Realmente, a alta sociedade britânica retratada em Bridgerton era fofoqueira, no começo dos anos 1800? As pessoas se vestiam daquele jeito mesmo? Por mais que seja uma obra explicitamente de ficção, inserindo recursos e pensamentos modernos em um drama de época, a série pomposa da Netflix apresenta certos aspectos que são factuais sobre a Regência Britânica, período que serve de pano de fundo para a narrativa.
É o que aponta a historiadora Lizzie Rogers, professora britânica especializada nesse recorte da história do Reino Unido. Em entrevista ao site People, ela destacou que Bridgerton acerta em muitas coisas, como nos quesitos decoração de set e figurino. Claro que outras questões são criações dos produtores e roteiristas em prol da dramaticidade.
A chamada Regência Britânica durou, oficialmente, entre 1811 e 1820. Ela foi implementada após o diagnóstico da loucura do Rei Jorge III (encenação vista na série Rainha Charlotte), incapacitado de comandar o reino. Quem assumiu o trono foi o príncipe Jorge IV, assumindo o posto de regente até a morte do pai. O regente é um chefe de governo durante a menoridade ou a indisponibilidade de um soberano.
O que é real e ficção em Bridgerton
Os Bridgertons, coleção de livros da autora Julia Quinn, se passa entre 1813 e 1827. A série aproveita dessa época para esbanjar figurinos ricos e espalhafatosos, típicos daquele tempo. A historiadora Lizzie carimba como verdadeiramente precisas as escolhas das vestimentas dos personagens da elite que permeiam a atração.

Conjunto de dados:
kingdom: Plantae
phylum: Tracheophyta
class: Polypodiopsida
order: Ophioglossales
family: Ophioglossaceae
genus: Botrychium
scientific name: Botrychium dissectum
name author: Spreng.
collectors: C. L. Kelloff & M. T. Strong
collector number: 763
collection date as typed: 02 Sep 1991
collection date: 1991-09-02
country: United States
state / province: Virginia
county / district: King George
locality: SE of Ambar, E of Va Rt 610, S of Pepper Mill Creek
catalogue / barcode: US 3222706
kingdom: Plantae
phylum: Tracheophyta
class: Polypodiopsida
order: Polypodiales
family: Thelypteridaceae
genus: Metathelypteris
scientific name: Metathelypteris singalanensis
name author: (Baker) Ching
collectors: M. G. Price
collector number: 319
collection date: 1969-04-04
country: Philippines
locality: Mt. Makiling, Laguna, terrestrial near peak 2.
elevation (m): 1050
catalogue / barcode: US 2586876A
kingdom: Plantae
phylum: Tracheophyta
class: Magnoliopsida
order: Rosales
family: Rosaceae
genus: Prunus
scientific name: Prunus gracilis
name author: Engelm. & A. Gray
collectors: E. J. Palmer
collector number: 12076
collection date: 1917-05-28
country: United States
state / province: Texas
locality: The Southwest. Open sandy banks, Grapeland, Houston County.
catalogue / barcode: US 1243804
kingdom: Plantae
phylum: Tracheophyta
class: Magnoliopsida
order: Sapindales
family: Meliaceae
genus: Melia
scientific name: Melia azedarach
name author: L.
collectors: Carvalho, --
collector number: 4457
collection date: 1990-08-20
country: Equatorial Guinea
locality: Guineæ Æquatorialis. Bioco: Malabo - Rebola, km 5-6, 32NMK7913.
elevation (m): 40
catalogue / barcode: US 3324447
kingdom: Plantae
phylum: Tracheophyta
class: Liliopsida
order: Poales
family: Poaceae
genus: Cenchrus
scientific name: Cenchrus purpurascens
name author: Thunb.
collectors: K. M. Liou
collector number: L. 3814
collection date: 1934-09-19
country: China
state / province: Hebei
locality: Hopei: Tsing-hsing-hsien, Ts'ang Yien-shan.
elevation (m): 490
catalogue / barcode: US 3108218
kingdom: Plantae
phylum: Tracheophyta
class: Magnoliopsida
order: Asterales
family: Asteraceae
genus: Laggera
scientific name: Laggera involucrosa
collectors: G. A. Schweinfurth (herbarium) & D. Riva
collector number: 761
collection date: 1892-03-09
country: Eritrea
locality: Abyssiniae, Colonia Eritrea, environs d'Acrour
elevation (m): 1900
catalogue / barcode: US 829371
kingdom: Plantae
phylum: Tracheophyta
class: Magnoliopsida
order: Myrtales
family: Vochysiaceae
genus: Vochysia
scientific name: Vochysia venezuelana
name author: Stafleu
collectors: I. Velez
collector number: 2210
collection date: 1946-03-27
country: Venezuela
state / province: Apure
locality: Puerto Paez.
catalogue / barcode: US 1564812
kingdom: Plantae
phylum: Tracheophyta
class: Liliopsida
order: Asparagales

Problemas para resolver:
**a)** De acordo com o texto sobre Bridgerton, entre que anos a Regência Britânica durou oficialmente?
**b)** Troque "pomposa" por "luxuosa" no trecho do texto sobre Bridgerton que começa com as palavras "Realmente, a alta" e termina com "prol da dramaticidade.", e reescreva esse trecho.
As linhas não têm nenhum papel nesta atividade.

Respostas esperadas:
**a)** Entre 1811 e 1820.

**b)**
Realmente, a alta sociedade britânica retratada em Bridgerton era fofoqueira, no começo dos anos 1800? As pessoas se vestiam daquele jeito mesmo? Por mais que seja uma obra explicitamente de ficção, inserindo recursos e pensamentos modernos em um drama de época, a série luxuosa da Netflix apresenta certos aspectos que são factuais sobre a Regência Britânica, período que serve de pano de fundo para a narrativa.
É o que aponta a historiadora Lizzie Rogers, professora britânica especializada nesse recorte da história do Reino Unido. Em entrevista ao site People, ela destacou que Bridgerton acerta em muitas coisas, como nos quesitos decoração de set e figurino. Claro que outras questões são criações dos produtores e roteiristas em prol da dramaticidade.